Step 2 — Shortlist platforms Apply hard-filter criteria (data residency, accessibility compliance, minimum scalability) to eliminate non-qualifying platforms before scoring. Use the platform profiles in open-edx-competitor/platform/ for per-platform notes on all 20 documented platforms.
Step 3 — Score Use the criteria and default weights in 03-scoring-framework.md. Adjust weights based on your context from Step 1. Each criterion is scored 1–5; the weighted total enables cross-platform comparison.
Step 4 — Validate Request vendor demos or sandbox access targeting your highest-weighted criteria. Use the specific question prompts in 03-scoring-framework.md as your demo script.

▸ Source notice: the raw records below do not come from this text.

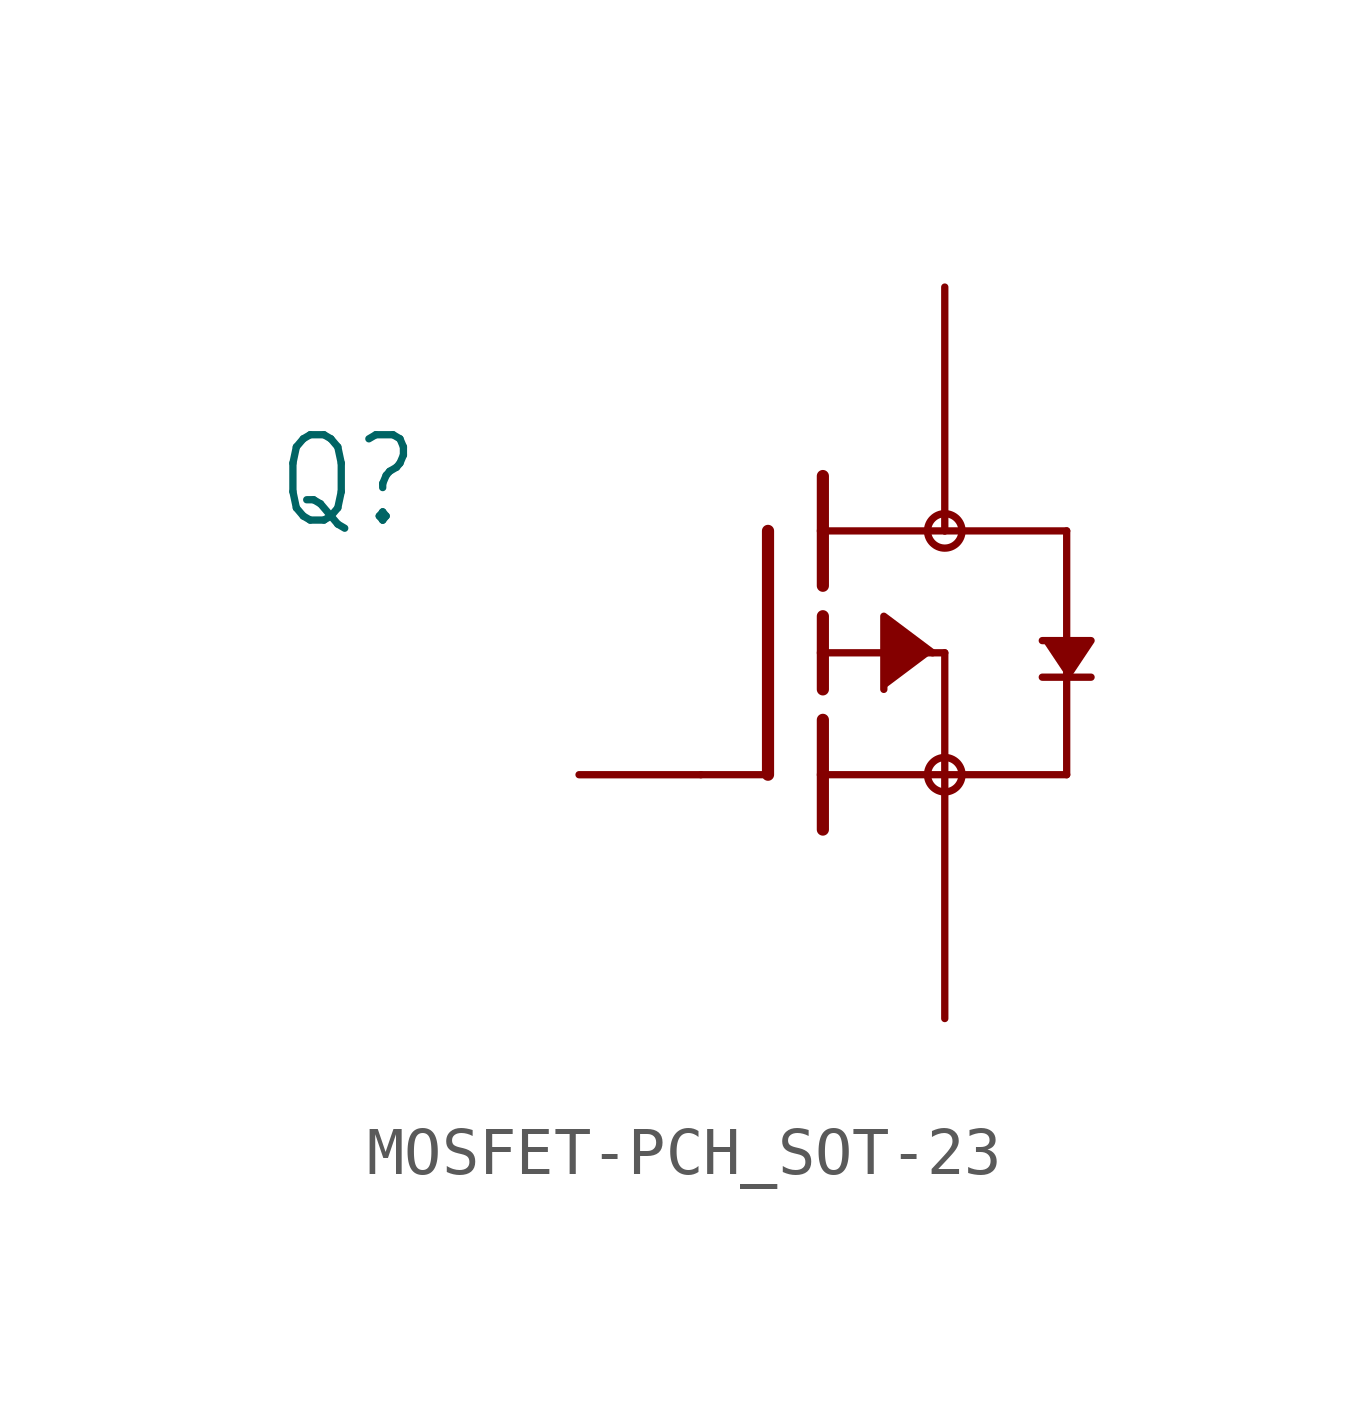
<source format=kicad_sym>
(kicad_symbol_lib
  (version 20220914)
  (generator kicad_symbol_editor)
  (symbol "MOSFET-PCH_SOT-23"
    (property "Reference" "Q"
      (at -8.89 2.54 0)
      (effects (font (size 1.778 1.511)) (justify left bottom)))
    (property "Value" ""
      (at -8.89 0 0)
      (effects (font (size 1.778 1.511)) (justify left bottom)))
    (property "ki_locked" ""
      (at 0 0 0)
      (effects (font (size 1.27 1.27))))
    (symbol "MOSFET-PCH_SOT-23_1_0"
      (polyline (pts (xy 0 -2.54) (xy 1.321 -2.54)) (stroke (width 0.152) (type solid)) (fill (type none)))
      (polyline (pts (xy 1.397 2.54) (xy 1.397 -2.54)) (stroke (width 0.254) (type solid)) (fill (type none)))
      (polyline (pts (xy 2.54 -2.54) (xy 2.54 -3.683)) (stroke (width 0.254) (type solid)) (fill (type none)))
      (polyline (pts (xy 2.54 -1.397) (xy 2.54 -2.54)) (stroke (width 0.254) (type solid)) (fill (type none)))
      (polyline (pts (xy 2.54 0) (xy 2.54 -0.762)) (stroke (width 0.254) (type solid)) (fill (type none)))
      (polyline (pts (xy 2.54 0) (xy 5.08 0)) (stroke (width 0.152) (type solid)) (fill (type none)))
      (polyline (pts (xy 2.54 0.762) (xy 2.54 0)) (stroke (width 0.254) (type solid)) (fill (type none)))
      (polyline (pts (xy 2.54 2.54) (xy 2.54 1.397)) (stroke (width 0.254) (type solid)) (fill (type none)))
      (polyline (pts (xy 2.54 2.54) (xy 5.08 2.54)) (stroke (width 0.152) (type solid)) (fill (type none)))
      (polyline (pts (xy 2.54 3.683) (xy 2.54 2.54)) (stroke (width 0.254) (type solid)) (fill (type none)))
      (polyline (pts (xy 5.08 -2.54) (xy 2.54 -2.54)) (stroke (width 0.152) (type solid)) (fill (type none)))
      (polyline (pts (xy 5.08 -2.54) (xy 7.62 -2.54)) (stroke (width 0.152) (type solid)) (fill (type none)))
      (polyline (pts (xy 5.08 0) (xy 5.08 -2.54)) (stroke (width 0.152) (type solid)) (fill (type none)))
      (polyline (pts (xy 5.08 2.54) (xy 7.62 2.54)) (stroke (width 0.152) (type solid)) (fill (type none)))
      (polyline (pts (xy 7.112 -0.508) (xy 7.62 -0.508)) (stroke (width 0.152) (type solid)) (fill (type none)))
      (polyline (pts (xy 7.62 -0.508) (xy 7.62 -2.54)) (stroke (width 0.152) (type solid)) (fill (type none)))
      (polyline (pts (xy 7.62 -0.508) (xy 8.128 -0.508)) (stroke (width 0.152) (type solid)) (fill (type none)))
      (polyline (pts (xy 7.62 2.54) (xy 7.62 -0.508)) (stroke (width 0.152) (type solid)) (fill (type none)))
      (polyline (pts (xy 4.826 0) (xy 3.81 0.762) (xy 3.81 -0.762)) (stroke (width 0.152) (type solid)) (fill (type outline)))
      (polyline (pts (xy 7.62 -0.508) (xy 8.128 0.254) (xy 7.112 0.254)) (stroke (width 0.152) (type solid)) (fill (type outline)))
      (circle (center 5.08 -2.54) (radius 0.359) (stroke (width 0) (type solid)) (fill (type none)))
      (circle (center 5.08 2.54) (radius 0.359) (stroke (width 0) (type solid)) (fill (type none)))
      (pin passive line (at -2.54 -2.54 0) (length 2.54) (name "G" (effects (font (size 0 0)))) (number "1" (effects (font (size 0 0)))))
      (pin passive line (at 5.08 -7.62 90) (length 5.08) (name "S" (effects (font (size 0 0)))) (number "2" (effects (font (size 0 0)))))
      (pin passive line (at 5.08 7.62 270) (length 5.08) (name "D" (effects (font (size 0 0)))) (number "3" (effects (font (size 0 0))))))))
</source>
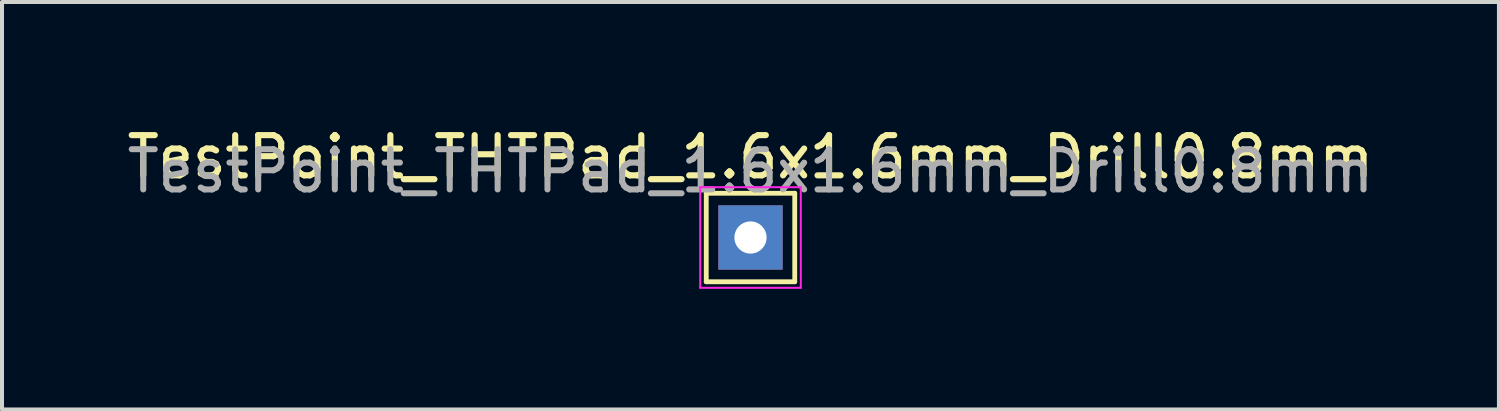
<source format=kicad_pcb>
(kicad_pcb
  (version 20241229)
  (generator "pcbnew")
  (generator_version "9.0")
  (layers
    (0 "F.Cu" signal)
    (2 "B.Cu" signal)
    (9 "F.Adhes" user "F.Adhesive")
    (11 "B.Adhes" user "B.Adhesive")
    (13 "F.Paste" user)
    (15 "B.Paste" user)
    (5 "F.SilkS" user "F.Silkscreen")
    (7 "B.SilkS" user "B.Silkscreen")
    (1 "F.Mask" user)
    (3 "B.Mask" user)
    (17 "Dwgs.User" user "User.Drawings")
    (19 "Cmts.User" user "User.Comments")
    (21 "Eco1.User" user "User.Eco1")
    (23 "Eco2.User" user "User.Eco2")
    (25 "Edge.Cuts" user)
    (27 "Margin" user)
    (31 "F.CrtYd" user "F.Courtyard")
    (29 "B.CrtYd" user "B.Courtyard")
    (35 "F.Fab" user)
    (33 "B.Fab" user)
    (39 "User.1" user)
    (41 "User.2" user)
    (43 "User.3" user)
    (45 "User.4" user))
  (footprint "TestPoint_THTPad_1.6x1.6mm_Drill0.8mm"
    (layer "F.Cu")
    (at 15.606 2.854)
    (property "Reference" "TestPoint_THTPad_1.6x1.6mm_Drill0.8mm" (at 0 -2 0) (layer "F.SilkS") (effects (font (size 1 1) (thickness 0.153))))
    (attr exclude_from_pos_files)
    (fp_line (start -1.1 -1.1) (end 1.1 -1.1) (stroke (width 0.12) (type solid)) (layer "F.SilkS"))
    (fp_line (start -1.1 1.1) (end -1.1 -1.1) (stroke (width 0.12) (type solid)) (layer "F.SilkS"))
    (fp_line (start 1.1 -1.1) (end 1.1 1.1) (stroke (width 0.12) (type solid)) (layer "F.SilkS"))
    (fp_line (start 1.1 1.1) (end -1.1 1.1) (stroke (width 0.12) (type solid)) (layer "F.SilkS"))
    (fp_line (start -1.25 -1.25) (end -1.25 1.25) (stroke (width 0.05) (type solid)) (layer "F.CrtYd"))
    (fp_line (start -1.25 -1.25) (end 1.25 -1.25) (stroke (width 0.05) (type solid)) (layer "F.CrtYd"))
    (fp_line (start 1.25 1.25) (end -1.25 1.25) (stroke (width 0.05) (type solid)) (layer "F.CrtYd"))
    (fp_line (start 1.25 1.25) (end 1.25 -1.25) (stroke (width 0.05) (type solid)) (layer "F.CrtYd"))
    (fp_text user "${REFERENCE}" (at 0 -1.65 0) (layer "F.Fab") (effects (font (size 1 1) (thickness 0.15))))
    (pad "1" thru_hole rect (at 0 0) (size 1.6 1.6) (drill 0.8) (layers "*.Cu" "*.Mask")))
  (gr_rect
    (start -3 -3)
    (end 34.211 7.129)
    (stroke (width 0.1) (type default))
    (fill no)
    (layer "Edge.Cuts")))
</source>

Platforms This Framework Is Designed to Evaluate
All 20 platforms documented in open-edx-competitor/platform/ can be scored against this framework:
Open-Source LMS: Canvas, Moodle, Sakai, Chamilo, ILIAS
Commercial LMS: Blackboard/Anthology, D2L Brightspace, Google Classroom
MOOC & Course Creator: Coursera/edX, Thinkific, Teachable, Kajabi
Enterprise LXP & Collaborative Learning: Sana Labs, Uplimit, Valamis, Fuse Universal, 360Learning, Continu
Specialized: OpenSesame (content), Disco (community), Skilljar (customer ed)
Reference: Open edX
Evaluation Categories (Summary)
This framework uses 13 categories covering ~72 criteria:
| # | Category | What It Covers |
|---|---|---|
| 1 | Learner Experience | UX quality, navigation, mobile, personalization, accessibility |
| 2 | Content & Curriculum Authoring | Course building tools, content formats, AI authoring, templates |
| 3 | Assessment & Credentialing | Quiz types, grading, certificates, badges, proctoring |
| 4 | Administration & User Management | Provisioning, roles, enrollment automation, multi-tenancy |
| 5 | Collaboration & Community | Discussions, cohorts, live sessions, social/UGC features |
| 6 | Analytics & Reporting | Dashboards, skill tracking, compliance reporting, data export |
| 7 | Integration & Interoperability | LTI, SCORM/xAPI, SSO, HRIS/CRM, API, marketplace |
| 8 | Security, Compliance & Accessibility | WCAG, data residency, FERPA/GDPR, SOC 2, encryption |
| 9 | Infrastructure & Scalability | Deployment model, uptime, scale capacity, disaster recovery |
| 10 | Implementation & Onboarding | Setup timeline, migration, documentation, sandbox |
| 11 | Support & Service | Channels, SLAs, account management, community |
| 12 | Pricing & Commercial Terms | Model transparency, TCO, contract terms, exit provisions |
| 13 | Vendor & Platform Viability | Company health, roadmap, customer base, open-source posture |
Framework Origin
This framework was built from a synthesis of publicly available LMS RFP documents, evaluation rubrics, and vendor evaluation guides (see 01-rfp-sources.md for full citations). It was designed to reflect the actual questions that appear in real procurement processes, not theoretical best practices alone.
Sources include: University of Missouri System LMS RFP (2023), Mohave Community College LMS RFP (2021), World Bank LMS Evaluation Rubric, ListEdTech analysis of 69 North American institution RFPs, and evaluation checklists from Docebo, LearnWorlds, and Rippling.